Выбрать главу

Главной идеей был путь молчания.

И в этом контексте что за роль предназначена ему? Почему он взялся преследовать тех, кто заставил всех их замолчать? По причине слабохарактерности, из-за которой ему так трудно произнести «нет»? Чтобы отомстить за друга, которого он не видел три года? Чтобы бежать от одиночества? Чтобы быть полезным? Чтобы доказать, что он еще вполне достоин тридцати тысяч долларов за выполнение задания? Из патологического любопытства? Или он решил свершить суд, следуя принципу «око за око»?

Все эти соображения сыграли свою роль, но и другие тоже…

Аэропорт Сиэтла встретил Натана дождем. Но это все-таки лучше, чем морозный туман. Шофер такси, болтливый, как диск-жокей на радио, не дал Натану продумать, как повести себя с Сью Боуман, которую он не предупредил о своем визите.

Максвелл решил избавить вдову от тяжкого испытания и не вызывать ее в Фэрбэнкс для опознания тела. Он лично занялся всеми формальностями. Так что Сью вместе с двумя детьми оставалась в Сиэтле.

Натан очень ценил эту мягкую, спокойную и утонченную женщину, которая оставила преподавание, полностью посвятив себя воспитанию детей. Он с улыбкой вспомнил первый ужин, на который Боуманы пригласили их с Мелани. Было это десять лет назад. В тот вечер Сью не сводила глаз с коллеги мужа. В результате баранья нога подгорела, мороженое полурастаяло. Чтобы реабилитироваться, она пригласила их на следующее воскресенье. Прекрасный обед с великолепно подобранным меню, который положил начало долгой веренице подобных встреч. Клайд не боялся, что подвергает свой брак опасности, так как знал, что Мелани и Натан слишком любят друг друга, чтобы позволить Сью встать между ними. А она, страстно увлекшаяся японской духовностью, вела долгие беседы с Натаном на веранде, а Мелани в это время пыталась убедить Клайда в том, что Бог существует.
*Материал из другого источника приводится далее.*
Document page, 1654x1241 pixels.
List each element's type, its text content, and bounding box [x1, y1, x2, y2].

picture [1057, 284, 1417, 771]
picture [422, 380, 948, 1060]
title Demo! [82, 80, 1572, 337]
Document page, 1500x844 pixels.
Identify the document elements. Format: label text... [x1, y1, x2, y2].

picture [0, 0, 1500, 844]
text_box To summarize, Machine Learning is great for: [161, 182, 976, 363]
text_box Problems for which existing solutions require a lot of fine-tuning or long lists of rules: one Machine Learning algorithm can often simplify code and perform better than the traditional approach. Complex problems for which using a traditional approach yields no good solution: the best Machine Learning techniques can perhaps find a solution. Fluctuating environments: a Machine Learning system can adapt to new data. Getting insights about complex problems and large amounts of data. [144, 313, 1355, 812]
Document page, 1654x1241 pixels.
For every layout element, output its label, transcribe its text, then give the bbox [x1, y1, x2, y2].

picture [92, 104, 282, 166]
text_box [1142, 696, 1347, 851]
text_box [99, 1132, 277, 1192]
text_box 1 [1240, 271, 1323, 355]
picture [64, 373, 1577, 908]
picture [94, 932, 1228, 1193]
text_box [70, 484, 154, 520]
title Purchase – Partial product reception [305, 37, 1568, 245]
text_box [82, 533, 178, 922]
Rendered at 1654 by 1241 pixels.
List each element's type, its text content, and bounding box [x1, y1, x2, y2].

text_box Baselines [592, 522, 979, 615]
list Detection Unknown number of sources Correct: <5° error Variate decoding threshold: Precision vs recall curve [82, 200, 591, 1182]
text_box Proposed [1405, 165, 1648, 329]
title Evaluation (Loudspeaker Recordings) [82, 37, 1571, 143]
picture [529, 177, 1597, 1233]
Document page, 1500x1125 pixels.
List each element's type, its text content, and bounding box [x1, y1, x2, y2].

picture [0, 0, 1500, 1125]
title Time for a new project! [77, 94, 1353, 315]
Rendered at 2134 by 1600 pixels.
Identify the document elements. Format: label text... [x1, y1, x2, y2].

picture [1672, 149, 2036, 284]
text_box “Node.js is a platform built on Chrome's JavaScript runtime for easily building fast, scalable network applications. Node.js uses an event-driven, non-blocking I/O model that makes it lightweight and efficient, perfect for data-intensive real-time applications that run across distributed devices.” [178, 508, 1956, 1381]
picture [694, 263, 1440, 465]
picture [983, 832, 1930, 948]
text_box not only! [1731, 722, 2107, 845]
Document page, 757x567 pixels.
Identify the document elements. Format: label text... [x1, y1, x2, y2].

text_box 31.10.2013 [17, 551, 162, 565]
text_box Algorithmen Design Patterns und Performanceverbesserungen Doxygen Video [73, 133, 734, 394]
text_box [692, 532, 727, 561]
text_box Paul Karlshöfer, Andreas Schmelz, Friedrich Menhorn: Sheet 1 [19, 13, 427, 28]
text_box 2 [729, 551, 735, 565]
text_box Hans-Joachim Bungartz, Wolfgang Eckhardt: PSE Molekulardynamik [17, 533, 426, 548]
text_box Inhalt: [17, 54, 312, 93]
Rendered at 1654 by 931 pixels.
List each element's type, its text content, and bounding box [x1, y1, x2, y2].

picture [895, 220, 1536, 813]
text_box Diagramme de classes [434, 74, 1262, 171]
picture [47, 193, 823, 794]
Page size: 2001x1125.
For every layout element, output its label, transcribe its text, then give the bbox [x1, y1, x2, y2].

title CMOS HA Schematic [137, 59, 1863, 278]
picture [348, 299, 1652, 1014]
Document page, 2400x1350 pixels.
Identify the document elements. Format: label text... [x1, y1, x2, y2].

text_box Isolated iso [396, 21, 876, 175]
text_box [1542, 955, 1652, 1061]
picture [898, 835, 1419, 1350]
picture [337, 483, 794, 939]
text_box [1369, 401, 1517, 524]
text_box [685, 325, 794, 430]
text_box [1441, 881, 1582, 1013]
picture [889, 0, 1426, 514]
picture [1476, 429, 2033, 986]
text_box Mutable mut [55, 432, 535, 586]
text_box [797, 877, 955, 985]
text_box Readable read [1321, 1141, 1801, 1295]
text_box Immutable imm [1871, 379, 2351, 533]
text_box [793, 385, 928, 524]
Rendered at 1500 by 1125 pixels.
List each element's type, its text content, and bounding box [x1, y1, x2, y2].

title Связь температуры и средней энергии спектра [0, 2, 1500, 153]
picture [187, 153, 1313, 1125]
Эти разговоры наполняли Сью счастьем и создавали легкое ощущение, будто она тем самым изменяет мужу.

– Вы видели, что случилось в Турции? – спросил шофер.

Натан бросил взгляд на табличку на приборной доске. Седат Сокак. Ага, по национальности турок.

– Нет.

– Понятно, в Соединенных Штатах о таком сообщают в коротенькой заметке в газетах. Там к власти пришли исламисты.

– Демократическим путем?

– К сожалению, да. А это означает, что в народе крепнет фанатизм.

Натан слушал его одним ухом. Шоферы не выключают приемники в такси и на свой лад интерпретируют новости, предварительно уже искаженные журналистами. А Седат продолжал обсуждать события, произошедшие у него на родине.

– Ислам продвигает свои фигуры на мировой шахматной доске, используя стратегию Каспарова. Турция, будущий член Европейского сообщества, стала исламской страной. Фундаменталисты повсюду взрывают бомбы, а турки голосуют за исламиста! Это пахнет порохом. Они говорят, умеренного! Да не может быть исламист умеренным!

– Вы не мусульманин?

– Я перешел в христианство и попросил американское гражданство. Председатель АКП твердит о своей умеренности, а знаете, что он писал? «Мечети – наши казармы, минареты – наши штыки, верующие – наши солдаты!»

– Остановитесь! – воскликнул Натан.

Распалившийся Седат забыл, куда он везет пассажира. Натан узнал большой одноэтажный дом, занимающий почти весь участок на углу Пин-стрит и Саут-авеню. На оставшейся площади поместились живая изгородь из лавровишни, клумба с гортензиями и барбекю. Ворота гаража занимали почти половину фасада, как во всех американских домах, где самое лучшее место предназначено для автомобиля.

Звонить в ворота ему не понадобилось, поскольку их распахнул настежь куда-то спешивший подросток. Вероятнее всего, Терри. За эти три года у него прибавилось прыщей и убавилось наивности. Не сказав ни слова Натану, сын Боумана унесся на велосипеде, оставив ворота открытыми.

В памяти Натана Сью запечатлелась как образованная женщина с приятной внешностью и смехом, от которого она словно молодела. Увидел же он вдову, выглядящую на все пятьдесят, с глазами, покрасневшими от слез, без всякой косметики, светлые волосы у корней были черными, а одета она была в бесформенный спортивный костюм. Он обнял ее и прижал к себе, чтобы не видеть ее такой, потому что от нынешнего ее вида ему стало не по себе, и чтобы дать выход ее волнению, вызванному утратой мужа и обретением друга.